* _Extracted information_:
<<<<

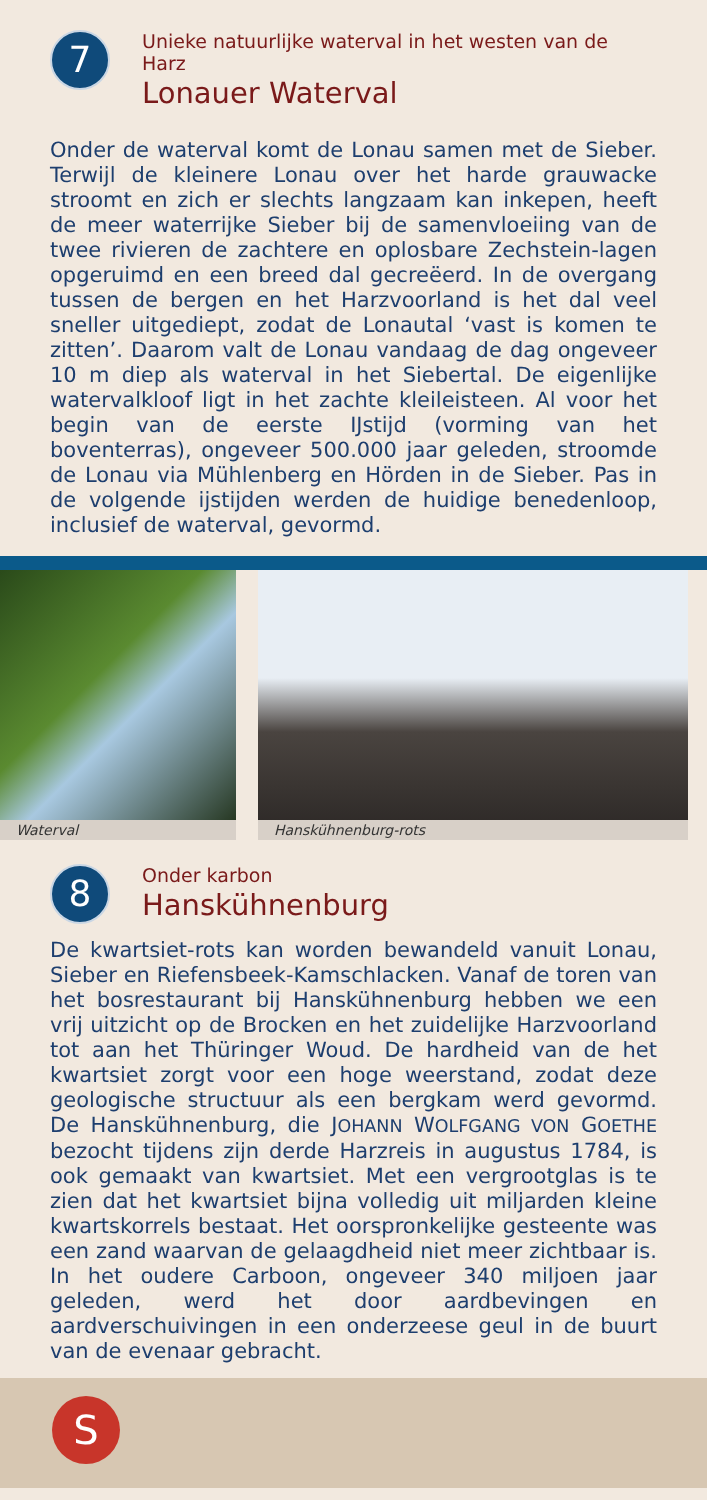7
Unieke natuurlijke waterval in het westen van de Harz
Lonauer Waterval
Onder de waterval komt de Lonau samen met de Sieber. Terwijl de kleinere Lonau over het harde grauwacke stroomt en zich er slechts langzaam kan inkepen, heeft de meer waterrijke Sieber bij de samenvloeiing van de twee rivieren de zachtere en oplosbare Zechstein-lagen opgeruimd en een breed dal gecreëerd. In de overgang tussen de bergen en het Harzvoorland is het dal veel sneller uitgediept, zodat de Lonautal ‘vast is komen te zitten’. Daarom valt de Lonau vandaag de dag ongeveer 10 m diep als waterval in het Siebertal. De eigenlijke watervalkloof ligt in het zachte kleileisteen. Al voor het begin van de eerste IJstijd (vorming van het boventerras), ongeveer 500.000 jaar geleden, stroomde de Lonau via Mühlenberg en Hörden in de Sieber. Pas in de volgende ijstijden werden de huidige benedenloop, inclusief de waterval, gevormd.
Waterval
Hanskühnenburg-rots
8
Onder karbon
Hanskühnenburg
De kwartsiet-rots kan worden bewandeld vanuit Lonau, Sieber en Riefensbeek-Kamschlacken. Vanaf de toren van het bosrestaurant bij Hanskühnenburg hebben we een vrij uitzicht op de Brocken en het zuidelijke Harzvoorland tot aan het Thüringer Woud. De hardheid van de het kwartsiet zorgt voor een hoge weerstand, zodat deze geologische structuur als een bergkam werd gevormd. De Hanskühnenburg, die JOHANN WOLFGANG VON GOETHE bezocht tijdens zijn derde Harzreis in augustus 1784, is ook gemaakt van kwartsiet. Met een vergrootglas is te zien dat het kwartsiet bijna volledig uit miljarden kleine kwartskorrels bestaat. Het oorspronkelijke gesteente was een zand waarvan de gelaagdheid niet meer zichtbaar is. In het oudere Carboon, ongeveer 340 miljoen jaar geleden, werd het door aardbevingen en aardverschuivingen in een onderzeese geul in de buurt van de evenaar gebracht.
S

>>>>

Produce a verbatim copy of the listing, leaving out all pictures.

7
Unieke natuurlijke waterval in het westen van de Harz
Lonauer Waterval
Onder de waterval komt de Lonau samen met de Sieber. Terwijl de kleinere Lonau over het harde grauwacke stroomt en zich er slechts langzaam kan inkepen, heeft de meer waterrijke Sieber bij de samenvloeiing van de twee rivieren de zachtere en oplosbare Zechstein-lagen opgeruimd en een breed dal gecreëerd. In de overgang tussen de bergen en het Harzvoorland is het dal veel sneller uitgediept, zodat de Lonautal ‘vast is komen te zitten’. Daarom valt de Lonau vandaag de dag ongeveer 10 m diep als waterval in het Siebertal. De eigenlijke watervalkloof ligt in het zachte kleileisteen. Al voor het begin van de eerste IJstijd (vorming van het boventerras), ongeveer 500.000 jaar geleden, stroomde de Lonau via Mühlenberg en Hörden in de Sieber. Pas in de volgende ijstijden werden de huidige benedenloop, inclusief de waterval, gevormd.
Waterval
Hanskühnenburg-rots
8
Onder karbon
Hanskühnenburg
De kwartsiet-rots kan worden bewandeld vanuit Lonau, Sieber en Riefensbeek-Kamschlacken. Vanaf de toren van het bosrestaurant bij Hanskühnenburg hebben we een vrij uitzicht op de Brocken en het zuidelijke Harzvoorland tot aan het Thüringer Woud. De hardheid van de het kwartsiet zorgt voor een hoge weerstand, zodat deze geologische structuur als een bergkam werd gevormd. De Hanskühnenburg, die JOHANN WOLFGANG VON GOETHE bezocht tijdens zijn derde Harzreis in augustus 1784, is ook gemaakt van kwartsiet. Met een vergrootglas is te zien dat het kwartsiet bijna volledig uit miljarden kleine kwartskorrels bestaat. Het oorspronkelijke gesteente was een zand waarvan de gelaagdheid niet meer zichtbaar is. In het oudere Carboon, ongeveer 340 miljoen jaar geleden, werd het door aardbevingen en aardverschuivingen in een onderzeese geul in de buurt van de evenaar gebracht.
S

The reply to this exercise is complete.